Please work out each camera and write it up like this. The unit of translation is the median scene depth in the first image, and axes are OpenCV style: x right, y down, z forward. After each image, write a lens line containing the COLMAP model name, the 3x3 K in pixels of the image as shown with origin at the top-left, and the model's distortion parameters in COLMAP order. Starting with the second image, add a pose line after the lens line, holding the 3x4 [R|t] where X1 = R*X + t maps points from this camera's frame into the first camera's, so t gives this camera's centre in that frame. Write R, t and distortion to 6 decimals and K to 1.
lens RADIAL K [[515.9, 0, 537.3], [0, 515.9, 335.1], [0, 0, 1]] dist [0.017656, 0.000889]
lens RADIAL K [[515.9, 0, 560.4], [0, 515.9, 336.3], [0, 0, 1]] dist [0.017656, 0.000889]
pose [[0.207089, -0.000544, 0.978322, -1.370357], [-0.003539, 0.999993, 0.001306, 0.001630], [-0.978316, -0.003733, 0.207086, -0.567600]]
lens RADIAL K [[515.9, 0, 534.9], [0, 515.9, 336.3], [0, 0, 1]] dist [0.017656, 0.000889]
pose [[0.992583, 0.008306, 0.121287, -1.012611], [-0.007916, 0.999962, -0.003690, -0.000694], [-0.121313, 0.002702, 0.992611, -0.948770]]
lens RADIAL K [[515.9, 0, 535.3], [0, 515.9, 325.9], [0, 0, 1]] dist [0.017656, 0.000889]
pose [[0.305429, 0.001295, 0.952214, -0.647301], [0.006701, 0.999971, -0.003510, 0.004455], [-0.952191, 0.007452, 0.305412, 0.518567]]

-- -- --

> [THE PROBLEM]:
Reproduce every line of the entries above verbatim, keeping each character, number, and bracket unchanged.

> [RESULT FOR THIS TASK]:
Please work out each camera and write it up like this. The unit of translation is the median scene depth in the first image, and axes are OpenCV style: x right, y down, z forward. After each image, write a lens line containing the COLMAP model name, the 3x3 K in pixels of the image as shown with origin at the top-left, and the model's distortion parameters in COLMAP order. Starting with the second image, add a pose line after the lens line, holding the 3x4 [R|t] where X1 = R*X + t maps points from this camera's frame into the first camera's, so t gives this camera's centre in that frame. Write R, t and distortion to 6 decimals and K to 1.
lens RADIAL K [[515.9, 0, 537.3], [0, 515.9, 335.1], [0, 0, 1]] dist [0.017656, 0.000889]
lens RADIAL K [[515.9, 0, 560.4], [0, 515.9, 336.3], [0, 0, 1]] dist [0.017656, 0.000889]
pose [[0.207089, -0.000544, 0.978322, -1.370357], [-0.003539, 0.999993, 0.001306, 0.001630], [-0.978316, -0.003733, 0.207086, -0.567600]]
lens RADIAL K [[515.9, 0, 534.9], [0, 515.9, 336.3], [0, 0, 1]] dist [0.017656, 0.000889]
pose [[0.992583, 0.008306, 0.121287, -1.012611], [-0.007916, 0.999962, -0.003690, -0.000694], [-0.121313, 0.002702, 0.992611, -0.948770]]
lens RADIAL K [[515.9, 0, 535.3], [0, 515.9, 325.9], [0, 0, 1]] dist [0.017656, 0.000889]
pose [[0.305429, 0.001295, 0.952214, -0.647301], [0.006701, 0.999971, -0.003510, 0.004455], [-0.952191, 0.007452, 0.305412, 0.518567]]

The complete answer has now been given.